LIHUE — Hawaii is getting a boost toward the goal of transitioning its municipal fleets to 100% renewable energy by 2045 thanks to a grant from the U.S. Environmental Protection Agency.

Combined with $316,494 in Volkswagen Mitigation Settlement funds and $2.5 million in fleet cost-share, the EPA Diesel Emissions Reduction Act award of $474,474 will go toward three projects: replacing one heavy-duty truck for the Honolulu City and County Board of Water Supply; replacing one road zipper for the state Department of Transportation, and replacing two buses through the state of Hawaii Department of Business, Economic Development and Tourism.

The DERA grant is part of more than $9 million in nationwide funding to replace older diesel school buses with newer, cleaner vehicles.

“By promoting clean diesel technologies, we can improve air quality and human health, advance American innovation and support green jobs,” said EPA Pacific Southwest Regional Administrator Mike Stoker.

“Reducing exposure to diesel pollution is important for everyone, particularly children, one of our most sensitive populations.”

Converting vehicles away from diesel and updating fleets is another step toward the state’s goal of running municipal fleets on 100% renewable energy.

In December 2017, the four county mayors signed a commitment to make the move toward 100% renewable fuel sources in fleets, and three of those counties upped the time frame by 10 years during that agreement.

Kauai County committed to transition away from the use of fossil fuels by 2035.

Since that announcement, Kauai County has taken steps toward the goal, including the addition of 10 plug-in hybrid vehicles to the fleet in August.

In addition, COK is in the process of adding electric-vehicle charging to 36 spaces at the Lihue Civic Center, is continuing to develop plans for deployment of electric buses with funding from a federal grant and from state of Hawaii VW Settlement funds, is planning to purchase EVs in the current fiscal year and is working with other counties and the state to reduce costs and increase access to different models.
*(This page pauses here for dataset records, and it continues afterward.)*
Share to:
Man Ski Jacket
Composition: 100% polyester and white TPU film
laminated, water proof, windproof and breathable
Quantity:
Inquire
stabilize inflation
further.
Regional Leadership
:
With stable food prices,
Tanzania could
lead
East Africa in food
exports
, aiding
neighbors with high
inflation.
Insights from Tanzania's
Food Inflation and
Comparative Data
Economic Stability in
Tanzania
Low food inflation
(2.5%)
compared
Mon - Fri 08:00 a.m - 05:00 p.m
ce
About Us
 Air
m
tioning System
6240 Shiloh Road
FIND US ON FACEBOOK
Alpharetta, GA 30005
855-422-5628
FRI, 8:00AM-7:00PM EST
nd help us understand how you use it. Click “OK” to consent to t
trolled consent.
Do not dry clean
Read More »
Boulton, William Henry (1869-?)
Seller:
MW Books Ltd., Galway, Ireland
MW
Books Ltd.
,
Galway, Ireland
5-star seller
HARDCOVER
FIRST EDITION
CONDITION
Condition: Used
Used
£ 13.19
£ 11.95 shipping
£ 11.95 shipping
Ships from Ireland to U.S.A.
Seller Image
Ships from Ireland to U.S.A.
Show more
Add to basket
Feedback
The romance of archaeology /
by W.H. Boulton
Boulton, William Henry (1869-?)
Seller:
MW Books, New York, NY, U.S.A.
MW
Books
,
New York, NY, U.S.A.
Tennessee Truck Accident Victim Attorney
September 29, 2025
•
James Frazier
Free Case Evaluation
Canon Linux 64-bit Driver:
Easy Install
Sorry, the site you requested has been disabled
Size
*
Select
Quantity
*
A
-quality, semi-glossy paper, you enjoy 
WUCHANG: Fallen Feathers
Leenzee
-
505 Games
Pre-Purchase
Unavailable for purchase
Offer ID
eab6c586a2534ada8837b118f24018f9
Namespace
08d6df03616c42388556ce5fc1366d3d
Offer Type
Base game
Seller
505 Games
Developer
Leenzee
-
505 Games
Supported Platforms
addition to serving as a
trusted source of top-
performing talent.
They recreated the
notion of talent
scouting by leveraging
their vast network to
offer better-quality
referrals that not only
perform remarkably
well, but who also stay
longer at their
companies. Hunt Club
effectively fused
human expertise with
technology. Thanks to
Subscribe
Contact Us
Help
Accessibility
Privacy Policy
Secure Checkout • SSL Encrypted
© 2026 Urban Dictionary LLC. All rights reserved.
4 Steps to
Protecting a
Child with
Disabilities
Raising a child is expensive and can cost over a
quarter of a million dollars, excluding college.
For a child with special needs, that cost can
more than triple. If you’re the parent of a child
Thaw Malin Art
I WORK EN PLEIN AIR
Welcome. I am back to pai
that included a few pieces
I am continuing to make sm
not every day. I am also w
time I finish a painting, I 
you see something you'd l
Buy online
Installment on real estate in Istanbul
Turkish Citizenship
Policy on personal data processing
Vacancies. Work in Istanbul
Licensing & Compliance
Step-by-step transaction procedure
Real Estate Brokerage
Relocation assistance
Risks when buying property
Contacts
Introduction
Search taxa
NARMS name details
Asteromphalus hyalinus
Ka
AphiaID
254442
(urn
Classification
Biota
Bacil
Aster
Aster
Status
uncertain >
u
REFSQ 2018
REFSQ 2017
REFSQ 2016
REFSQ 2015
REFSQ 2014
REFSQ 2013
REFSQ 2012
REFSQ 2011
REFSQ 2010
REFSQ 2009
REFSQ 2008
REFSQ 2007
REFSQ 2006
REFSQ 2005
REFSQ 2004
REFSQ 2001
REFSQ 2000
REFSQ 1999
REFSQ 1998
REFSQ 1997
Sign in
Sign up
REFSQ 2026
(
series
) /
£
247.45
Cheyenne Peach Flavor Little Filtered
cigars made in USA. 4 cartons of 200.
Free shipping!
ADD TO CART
Kauai County is also funding an EV charger incentive program in 2020 to help encourage installation of EV chargers around the island.

“To a large extent, we are dependent on the availability of EVs from major manufacturers, and thus far there have been limited offerings outside of light-duty vehicles and busses,” said Kauai County Energy and Sustainability Coordinator Ben Sullivan.

“However, that is changing rapidly, and the county is monitoring the market to see when more battery electric vehicles become available. For example, we expect both police vehicles and class II and III trucks to be available in the next two to three years,” said Sullivan.

The EPA has implemented standards to make diesel engines more than 90 percent cleaner, but many older diesel engines remain in operation and predate these standards. Older diesel engines emit large amounts of pollutants such as nitrogen oxides and particulate matter. These pollutants are linked to health problems, including aggravated asthma, lung damage, and other serious health problems.

From 2008 to 2016, EPA awarded $629 million nationally to retrofit or replace 67,300 engines and other equipment. More than 454 million gallons of fuel have been saved as a result of DERA projects. EPA estimates that total lifetime emission reductions achieved through DERA include 15,490 tons of particulate matter and 472,700 tons of nitrogen oxides.